作業内容 ->
1. 抜粋資料について、次の問いに答えよ。
(a) 井戸を掘ったのは昭和何年か。
(b) 日帰りの温泉利用はいくらで、何がつくか。
(c) 建物とは別の場所にある駐車場には何台停められるか。
2. 抜粋資料に出てくる元号をすべて挙げよ。
3. 抜粋資料のうち、"建物の前には1台のスペースし"で始まり"がおそらく談話室なのだろう。"で終わる部分をそのまま書き写せ。

抜粋資料 ->
___

1300年以上!日本最古の霊泉~有馬療養温泉旅館
公式サイトを見て以来ずっと気になっていた「有馬療養温泉旅館」。
温泉の日帰り利用もでき、先日、念願かなって遂に訪れることができた。
詳しくは公式サイトを見てもらえたらと思うが、歴史は古い。
昭和40年に井戸を掘ったところ青く濁った水が湧き出して臭く、飲用には向かなかったと。その半年後にふたたび汲みだすと澄んできたので風呂を沸かしてみたところ、今度は赤黒い色になったのだとか。
ところが入浴してみると疲れが消え、持病のリューマチの痛みも軽減された。そして水質調査の結果、良質な鉱泉であることが判明し、温泉を希望者に無料開放したところから始まったのがここだ。その後人が殺到するようになり、昭和43年に有馬療養温泉旅が作られた。
それじゃあ、約50年の歴史なのねと思うが、実はもっと長い。
1,360年もの歴史を有する源泉だったのだとか。
大化三年十二月、今から1360年前「役小角」という行者によって、この有馬龍宿山に初めて霊泉源となる滝が発見されて以来、今なお金色に輝き滾々とたたえて湧き出る霊泉は、世の人々を様々な病から救ったと伝わる『有馬西明寺の霊泉』や『誠の泉』として古文書に記されており、聖武天皇の勅願寺である野川影向寺と共に深い歴史を歩んでまいりました。
●川崎有馬温泉 『有馬療養温泉旅館』 白鳳の昔より金色に輝く有馬不動霊光泉
大地震によって一度は湧出が止まっていた泉源だが、それが昭和40年になって再び復活したということのようだ。
建物は新しくなっており、一見、地方のビジネス旅館のようだが、中に入るとどこか湯治場的な香りも漂う。
前でバイクを停める場所を探していたら、旅館のオーナーさんらしき男性が「うちに来た方でしたか。バイクはその奥に停めていいですよ」とにこやかに声をかけてくれた。
建物の前には1台のスペースしかないが、別の場所に16台停められる駐車場があるようだ。中央型バスにも対応しているということなので、団体で泊まりに来る人達もいるのかもしれない。そういえば浴室のカレンダーに「団体」的な表記がいくつかされていた。
1200円でタオルセットつき。
入っていいのかどうかよくわからなかったので外から覗いただけだが、受付前にある12畳ほどの和室。公式サイトを見ると「1階談話室 ・2F和室休憩室」が日帰り温泉の人のための休憩室として開放されているとあったので、ここがおそらく談話室なのだろう。

___

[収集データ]
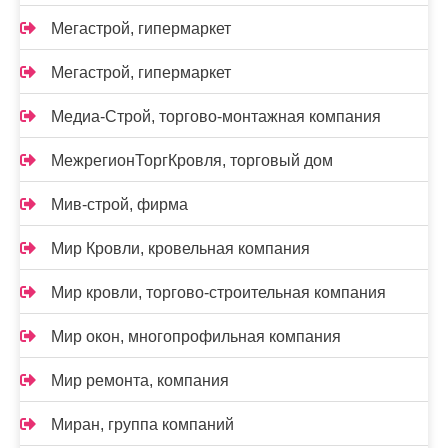
Мегастрой, гипермаркет
Мегастрой, гипермаркет
Медиа-Строй, торгово-монтажная компания
МежрегионТоргКровля, торговый дом
Мив-строй, фирма
Мир Кровли, кровельная компания
Мир кровли, торгово-строительная компания
Мир окон, многопрофильная компания
Мир ремонта, компания
Миран, группа компаний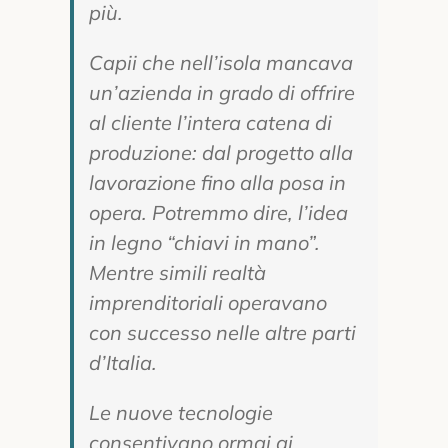
più.
Capii che nell’isola mancava
un’azienda in grado di offrire
al cliente l’intera catena di
produzione: dal progetto alla
lavorazione fino alla posa in
opera. Potremmo dire, l’idea
in legno “chiavi in mano”.
Mentre simili realtà
imprenditoriali operavano
con successo nelle altre parti
d’Italia.
Le nuove tecnologie
consentivano ormai ai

___

課題別の解答 ->
1.
(a) 昭和40年
(b) 1200円で、タオルセットつき
(c) 16台

2. 昭和、大化、白鳳

3.
建物の前には1台のスペースしかないが、別の場所に16台停められる駐車場があるようだ。中央型バスにも対応しているということなので、団体で泊まりに来る人達もいるのかもしれない。そういえば浴室のカレンダーに「団体」的な表記がいくつかされていた。
1200円でタオルセットつき。
入っていいのかどうかよくわからなかったので外から覗いただけだが、受付前にある12畳ほどの和室。公式サイトを見ると「1階談話室 ・2F和室休憩室」が日帰り温泉の人のための休憩室として開放されているとあったので、ここがおそらく談話室なのだろう。